In my pre-pandemic life, my wardrobe was a pleasant, comfortable and practical arrangement that could tick all the boxes (workwear, leisure, weddings, funerals, court appearances) and stand up to the rigours of my lifestyle without a blink. It took very little time to manage or maintain. Now, with a change in lifestyle occasioned by both working arrangements and ageing, I have more time, skills and energy to invest in a wardrobe and it has expanded to fulfill more needs: creativity, self-care, self-expression (including values and principles), relaxation and downtime, fun.
I love the social opportunities it offers, too: swap shops or themed coffee mornings (maybe In Defence of Leopard Print or The Devil Wears DEPOP or Helenacore). I'm inspired by the young women defying the messages threatening to confine women to a tiny little physical and emotional space - I loved recreating "outfits I'll wear when I'm skinny" pinterest boards on a size 16: themes included big trousers, mini-skirts, matching sets and form-fitting dresses.
Again, wondering if I could recreate the looks from my wardrobe.
There are no florals in my wardrobe: stripes, checks, plaids and spots, but no florals. There is a limited colour palette and that really helps with organising to find and coordinate outfits. In addition to how I organise my hanging space and drawers, I store out of season clothes in vacuum bags. I like experimenting and dressing up - I love the downtime this creates. When I do buy something, I try to bring in new profiles that are not already in my wardrobe - different necklines, sleeve lengths, fabric textures - to create many options with few garments, rather than repeating things that are already there.

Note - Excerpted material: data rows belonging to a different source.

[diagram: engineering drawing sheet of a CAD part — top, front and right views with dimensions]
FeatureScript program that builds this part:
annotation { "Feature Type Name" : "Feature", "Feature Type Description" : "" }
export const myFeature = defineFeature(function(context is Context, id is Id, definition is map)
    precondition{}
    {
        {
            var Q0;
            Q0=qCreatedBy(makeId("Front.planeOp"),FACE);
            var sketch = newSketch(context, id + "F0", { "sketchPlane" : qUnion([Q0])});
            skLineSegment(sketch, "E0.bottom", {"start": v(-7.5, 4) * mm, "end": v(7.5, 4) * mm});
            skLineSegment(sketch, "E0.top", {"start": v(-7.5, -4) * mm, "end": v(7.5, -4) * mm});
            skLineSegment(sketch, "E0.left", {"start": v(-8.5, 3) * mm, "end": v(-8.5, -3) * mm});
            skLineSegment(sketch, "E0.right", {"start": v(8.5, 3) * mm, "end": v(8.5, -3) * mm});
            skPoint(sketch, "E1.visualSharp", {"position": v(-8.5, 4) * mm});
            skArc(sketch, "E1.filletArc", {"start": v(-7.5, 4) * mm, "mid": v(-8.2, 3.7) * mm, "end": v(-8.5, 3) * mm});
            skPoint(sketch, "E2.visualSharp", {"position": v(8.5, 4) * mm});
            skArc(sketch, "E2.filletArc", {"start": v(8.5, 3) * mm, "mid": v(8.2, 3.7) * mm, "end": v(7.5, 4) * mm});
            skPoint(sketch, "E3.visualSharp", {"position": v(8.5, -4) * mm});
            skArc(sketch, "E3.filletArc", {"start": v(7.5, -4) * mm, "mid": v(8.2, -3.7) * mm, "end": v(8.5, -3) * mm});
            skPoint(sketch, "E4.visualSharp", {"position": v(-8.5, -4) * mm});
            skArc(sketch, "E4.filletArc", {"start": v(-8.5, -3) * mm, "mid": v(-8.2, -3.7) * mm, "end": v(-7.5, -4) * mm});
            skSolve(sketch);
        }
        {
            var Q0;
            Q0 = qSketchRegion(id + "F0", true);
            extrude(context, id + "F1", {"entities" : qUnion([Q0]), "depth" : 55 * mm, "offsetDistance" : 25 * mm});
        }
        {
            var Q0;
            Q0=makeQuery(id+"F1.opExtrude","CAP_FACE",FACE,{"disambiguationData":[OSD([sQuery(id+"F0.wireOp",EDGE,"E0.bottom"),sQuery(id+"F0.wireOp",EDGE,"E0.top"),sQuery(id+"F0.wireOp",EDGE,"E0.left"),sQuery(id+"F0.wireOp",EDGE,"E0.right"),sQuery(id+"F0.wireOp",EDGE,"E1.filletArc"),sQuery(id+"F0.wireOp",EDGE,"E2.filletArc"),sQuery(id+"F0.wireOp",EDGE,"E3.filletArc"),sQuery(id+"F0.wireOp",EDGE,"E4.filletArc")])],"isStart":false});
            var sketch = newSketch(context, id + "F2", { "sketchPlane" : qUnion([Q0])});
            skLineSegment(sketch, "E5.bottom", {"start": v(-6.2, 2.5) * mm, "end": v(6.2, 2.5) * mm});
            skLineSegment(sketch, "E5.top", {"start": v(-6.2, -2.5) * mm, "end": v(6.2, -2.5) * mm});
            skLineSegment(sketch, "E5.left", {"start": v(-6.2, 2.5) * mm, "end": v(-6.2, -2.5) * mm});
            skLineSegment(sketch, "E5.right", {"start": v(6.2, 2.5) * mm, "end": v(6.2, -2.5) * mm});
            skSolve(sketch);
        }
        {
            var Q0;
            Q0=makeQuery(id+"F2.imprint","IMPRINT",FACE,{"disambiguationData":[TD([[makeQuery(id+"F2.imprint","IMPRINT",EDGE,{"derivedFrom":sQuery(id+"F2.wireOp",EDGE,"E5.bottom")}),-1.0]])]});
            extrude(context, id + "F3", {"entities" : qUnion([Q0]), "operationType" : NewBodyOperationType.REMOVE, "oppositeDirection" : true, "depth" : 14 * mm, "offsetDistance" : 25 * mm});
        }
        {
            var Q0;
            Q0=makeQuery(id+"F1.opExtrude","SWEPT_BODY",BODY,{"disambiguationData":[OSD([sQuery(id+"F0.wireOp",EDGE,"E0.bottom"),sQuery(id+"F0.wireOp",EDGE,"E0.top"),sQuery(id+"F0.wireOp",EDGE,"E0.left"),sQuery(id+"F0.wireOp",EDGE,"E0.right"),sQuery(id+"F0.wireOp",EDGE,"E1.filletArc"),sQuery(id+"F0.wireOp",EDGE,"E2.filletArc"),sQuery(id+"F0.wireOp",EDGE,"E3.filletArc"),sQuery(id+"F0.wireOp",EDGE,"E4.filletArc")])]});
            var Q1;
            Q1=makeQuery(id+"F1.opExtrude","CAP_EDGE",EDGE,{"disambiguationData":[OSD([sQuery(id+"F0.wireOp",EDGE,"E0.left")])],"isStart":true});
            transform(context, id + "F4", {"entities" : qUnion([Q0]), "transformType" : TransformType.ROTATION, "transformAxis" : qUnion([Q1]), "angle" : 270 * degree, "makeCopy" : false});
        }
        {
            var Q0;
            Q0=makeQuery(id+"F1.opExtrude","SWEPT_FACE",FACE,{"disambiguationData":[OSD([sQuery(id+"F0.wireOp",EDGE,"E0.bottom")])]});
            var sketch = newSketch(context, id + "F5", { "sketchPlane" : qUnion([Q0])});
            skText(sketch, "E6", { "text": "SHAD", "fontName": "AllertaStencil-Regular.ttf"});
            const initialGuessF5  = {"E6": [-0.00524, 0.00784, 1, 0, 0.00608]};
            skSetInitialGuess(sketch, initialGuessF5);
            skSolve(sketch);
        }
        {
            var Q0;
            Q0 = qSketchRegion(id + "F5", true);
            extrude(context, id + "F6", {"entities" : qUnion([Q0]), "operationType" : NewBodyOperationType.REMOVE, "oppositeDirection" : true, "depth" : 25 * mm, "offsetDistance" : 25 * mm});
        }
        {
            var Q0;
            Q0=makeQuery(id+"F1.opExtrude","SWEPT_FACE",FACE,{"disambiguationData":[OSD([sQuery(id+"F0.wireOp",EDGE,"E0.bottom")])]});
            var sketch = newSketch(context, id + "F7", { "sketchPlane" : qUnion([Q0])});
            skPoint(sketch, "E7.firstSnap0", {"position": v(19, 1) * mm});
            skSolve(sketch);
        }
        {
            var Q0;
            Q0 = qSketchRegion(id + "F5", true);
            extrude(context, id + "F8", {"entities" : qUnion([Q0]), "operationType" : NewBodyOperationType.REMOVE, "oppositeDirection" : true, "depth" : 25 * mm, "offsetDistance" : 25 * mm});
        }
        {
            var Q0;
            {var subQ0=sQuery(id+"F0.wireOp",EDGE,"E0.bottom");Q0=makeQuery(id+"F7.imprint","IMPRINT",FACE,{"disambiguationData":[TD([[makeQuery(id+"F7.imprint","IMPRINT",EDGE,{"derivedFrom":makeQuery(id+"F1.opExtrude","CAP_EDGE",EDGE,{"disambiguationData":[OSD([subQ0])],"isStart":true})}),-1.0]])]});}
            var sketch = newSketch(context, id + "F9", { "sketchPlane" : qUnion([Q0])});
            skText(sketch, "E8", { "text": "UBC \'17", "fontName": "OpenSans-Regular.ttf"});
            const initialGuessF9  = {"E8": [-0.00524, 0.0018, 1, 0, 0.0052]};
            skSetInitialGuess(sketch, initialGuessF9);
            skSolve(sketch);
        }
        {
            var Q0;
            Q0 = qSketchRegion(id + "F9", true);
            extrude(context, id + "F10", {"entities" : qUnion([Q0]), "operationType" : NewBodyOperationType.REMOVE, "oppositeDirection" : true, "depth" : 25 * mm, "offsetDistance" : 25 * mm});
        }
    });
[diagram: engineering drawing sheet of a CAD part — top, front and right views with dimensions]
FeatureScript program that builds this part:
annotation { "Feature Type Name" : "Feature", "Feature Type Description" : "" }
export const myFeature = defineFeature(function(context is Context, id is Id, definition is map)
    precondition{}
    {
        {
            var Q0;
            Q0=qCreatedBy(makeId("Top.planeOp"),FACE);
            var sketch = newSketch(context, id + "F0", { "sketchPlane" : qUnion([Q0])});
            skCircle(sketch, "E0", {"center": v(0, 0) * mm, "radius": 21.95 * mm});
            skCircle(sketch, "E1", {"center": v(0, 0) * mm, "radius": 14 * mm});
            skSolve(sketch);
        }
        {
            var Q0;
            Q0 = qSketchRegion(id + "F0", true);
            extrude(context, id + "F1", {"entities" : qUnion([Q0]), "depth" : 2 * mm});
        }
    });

I like to set some limits: a budget for the year, I like saving for big items (coats and boots) and planning their purchase. I also limit storage space, everything has to fit comfortably into the spaces I've set aside. I'm a bit of a saver anyway, and a minimalist wardrobe appeals to my make do or do without mindset. Oh yes, having no buy months are really great for settling into your minimalist wardrobe and letting it mature.
I'm tagging @neumannsalva: Happy Birthday! I know you'll miss the deadline, but I thought you would enjoy the topic (we've discussed it so many times) 😍.